庭は、ぐるりとウッドフェンスで囲まれています。道路側は、新築時に造園を担当された職人さんの造作。他の部分は、予算の関係で、元々敷地についていたアルミフェンスのままだったそうです。心地よい木の家で暮らすうちに、手先が器用で創意工夫の精神に富む正樹さんに、スィッチが入りました。木材を買い、道路側のフェンスと同じようになるように真似をしながら自作のウッドフェンスを完成させました。余った木材で、洗面所のオープンな棚にドライヤーなどをすっきり収納する引き出しも作ったそうです。
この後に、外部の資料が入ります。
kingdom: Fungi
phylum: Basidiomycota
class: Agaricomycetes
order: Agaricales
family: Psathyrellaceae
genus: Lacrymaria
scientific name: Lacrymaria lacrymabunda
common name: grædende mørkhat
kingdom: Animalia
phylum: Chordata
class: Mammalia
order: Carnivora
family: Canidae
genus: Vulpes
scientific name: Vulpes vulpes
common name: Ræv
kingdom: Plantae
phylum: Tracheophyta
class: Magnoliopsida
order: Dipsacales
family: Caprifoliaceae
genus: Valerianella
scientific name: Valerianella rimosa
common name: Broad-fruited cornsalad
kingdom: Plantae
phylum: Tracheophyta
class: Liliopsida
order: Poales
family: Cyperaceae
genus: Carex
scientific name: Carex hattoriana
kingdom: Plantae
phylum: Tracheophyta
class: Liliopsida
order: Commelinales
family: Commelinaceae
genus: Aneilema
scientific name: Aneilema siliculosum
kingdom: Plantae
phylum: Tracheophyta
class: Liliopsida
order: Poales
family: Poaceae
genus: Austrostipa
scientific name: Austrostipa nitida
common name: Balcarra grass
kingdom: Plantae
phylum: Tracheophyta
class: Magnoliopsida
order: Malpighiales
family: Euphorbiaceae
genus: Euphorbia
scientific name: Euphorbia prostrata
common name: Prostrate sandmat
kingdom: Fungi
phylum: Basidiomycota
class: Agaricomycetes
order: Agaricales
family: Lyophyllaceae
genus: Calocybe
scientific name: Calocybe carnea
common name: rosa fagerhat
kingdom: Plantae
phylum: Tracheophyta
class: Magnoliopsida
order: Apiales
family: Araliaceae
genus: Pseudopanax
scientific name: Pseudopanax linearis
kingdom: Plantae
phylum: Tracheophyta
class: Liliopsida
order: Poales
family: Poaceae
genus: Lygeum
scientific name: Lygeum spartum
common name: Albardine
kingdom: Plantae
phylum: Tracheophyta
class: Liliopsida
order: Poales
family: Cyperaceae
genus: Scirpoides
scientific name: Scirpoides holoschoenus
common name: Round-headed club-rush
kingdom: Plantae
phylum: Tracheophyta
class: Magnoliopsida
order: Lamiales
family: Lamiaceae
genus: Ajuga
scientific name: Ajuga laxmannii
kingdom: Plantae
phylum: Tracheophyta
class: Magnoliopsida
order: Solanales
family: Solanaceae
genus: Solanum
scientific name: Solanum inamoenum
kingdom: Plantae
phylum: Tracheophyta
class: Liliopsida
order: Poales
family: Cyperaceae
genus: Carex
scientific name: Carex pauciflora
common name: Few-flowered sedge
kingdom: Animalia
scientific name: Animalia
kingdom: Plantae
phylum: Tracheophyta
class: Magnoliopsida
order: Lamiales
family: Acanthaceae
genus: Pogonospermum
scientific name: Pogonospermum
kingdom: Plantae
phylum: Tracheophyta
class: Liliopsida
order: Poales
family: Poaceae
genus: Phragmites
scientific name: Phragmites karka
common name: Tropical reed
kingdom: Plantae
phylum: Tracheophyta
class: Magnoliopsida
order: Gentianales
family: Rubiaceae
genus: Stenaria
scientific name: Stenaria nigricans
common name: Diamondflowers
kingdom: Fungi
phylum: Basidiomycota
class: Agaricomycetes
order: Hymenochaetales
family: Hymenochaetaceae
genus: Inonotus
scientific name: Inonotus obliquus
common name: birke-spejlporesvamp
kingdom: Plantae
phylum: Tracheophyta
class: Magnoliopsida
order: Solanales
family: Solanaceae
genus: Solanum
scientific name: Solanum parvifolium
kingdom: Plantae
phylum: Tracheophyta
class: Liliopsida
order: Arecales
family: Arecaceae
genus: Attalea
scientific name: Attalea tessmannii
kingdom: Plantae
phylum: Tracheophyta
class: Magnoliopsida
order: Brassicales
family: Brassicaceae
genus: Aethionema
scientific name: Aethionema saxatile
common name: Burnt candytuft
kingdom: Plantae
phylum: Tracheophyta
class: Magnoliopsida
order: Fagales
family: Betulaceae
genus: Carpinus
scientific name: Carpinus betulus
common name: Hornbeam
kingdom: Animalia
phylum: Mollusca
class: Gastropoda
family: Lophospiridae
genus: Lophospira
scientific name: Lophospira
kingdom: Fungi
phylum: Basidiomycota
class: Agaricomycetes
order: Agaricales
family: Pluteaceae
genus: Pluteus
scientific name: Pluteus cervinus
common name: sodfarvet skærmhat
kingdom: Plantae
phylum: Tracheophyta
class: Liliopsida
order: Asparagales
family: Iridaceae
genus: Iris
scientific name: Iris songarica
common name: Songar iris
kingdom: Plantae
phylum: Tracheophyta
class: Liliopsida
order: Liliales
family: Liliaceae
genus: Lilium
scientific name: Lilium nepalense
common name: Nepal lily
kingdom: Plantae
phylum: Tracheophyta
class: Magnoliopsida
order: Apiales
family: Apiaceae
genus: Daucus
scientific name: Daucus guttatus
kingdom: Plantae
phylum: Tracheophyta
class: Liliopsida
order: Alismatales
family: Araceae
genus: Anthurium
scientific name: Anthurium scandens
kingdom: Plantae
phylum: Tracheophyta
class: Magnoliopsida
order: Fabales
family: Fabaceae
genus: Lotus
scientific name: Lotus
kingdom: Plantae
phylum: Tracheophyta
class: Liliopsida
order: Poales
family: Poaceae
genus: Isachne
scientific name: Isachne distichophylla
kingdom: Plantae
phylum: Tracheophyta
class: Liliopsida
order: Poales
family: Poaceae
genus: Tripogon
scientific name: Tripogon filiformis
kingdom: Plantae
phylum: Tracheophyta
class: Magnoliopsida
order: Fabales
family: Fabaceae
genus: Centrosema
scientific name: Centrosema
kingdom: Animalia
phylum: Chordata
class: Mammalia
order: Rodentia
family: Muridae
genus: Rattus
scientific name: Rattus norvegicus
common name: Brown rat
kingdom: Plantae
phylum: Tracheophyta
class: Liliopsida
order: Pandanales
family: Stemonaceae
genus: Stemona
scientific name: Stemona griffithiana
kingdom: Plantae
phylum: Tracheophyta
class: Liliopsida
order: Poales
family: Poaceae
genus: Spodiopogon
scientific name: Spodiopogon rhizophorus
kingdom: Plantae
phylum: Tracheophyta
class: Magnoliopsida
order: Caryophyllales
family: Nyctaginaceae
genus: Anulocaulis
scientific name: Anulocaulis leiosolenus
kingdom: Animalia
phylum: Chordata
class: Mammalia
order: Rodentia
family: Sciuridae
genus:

暮らしながら、家族で手を加えて、家も庭も育てていく。家族と一緒に育っていく。木の家には、そういう「幸せな余地」があります。

家で過ごすことが、最高の贅沢

取材の最後に週末の過ごし方を伺ってみました。仙台市の郊外で、自然環境豊かな場所にも市街地にもアクセスは良い環境。お出かけのバリエーションも色々あるのでは?と、話を向けたのですが、正樹さんと瑠美さんからは、声を揃えて「週末は、家族みんなで、庭の草をむしっています!」という答えがかえってきました。
「休みの日は、ほとんど家で過ごしていますね。僕がウッドフェンスとかを作っていると、子どもたちも手伝うって手を出したがる。邪魔しているだけなんですけど(笑)。ハーブの苗を買いに行くと、私はこれを買うと言って自分で選んで自分で植えたりしてますね」
「植えるところまではやるんですけど、水やりが続かないですね(笑)」
ご夫妻が、庭仕事をしたり、造作を作ったりしているとき、子どもたちも庭に出て、お手伝いをしたり、縄跳びをしたり・・・。お天気がいい日は、雨水をためて庭の水やりに使うタンクの水を使って、思う存分、水遊びをしたり・・・。そんな「豊かな休日」の風景が繰り広げられています。

「アパートで暮らしていた頃は、土日になると子どもたちはアパートの前の小さなスペースで自転車を乗り回して、大人はその様子を見ているだけだったりで、結局、車でどこかへ出かけようか、って。家にいても楽しくなかったんですよね」と、瑠美さん。
「今は、コロナの感染拡大で行動も制限されたり自粛したりという状況だけど、そうじゃなくても、多分、この家だから家にいることが楽しくて、休日も家にいるんだろうなって思います」と、正樹さん。

家で過ごす時間が、いちばん幸せ。いちばん楽しい。そんなことを笑顔で語り合う鈴木ファミリーには、お子さんの成長に伴って家を育てながら暮らしをつくっていく楽しみの可能性が、まだまだこれからも無限に広がっています。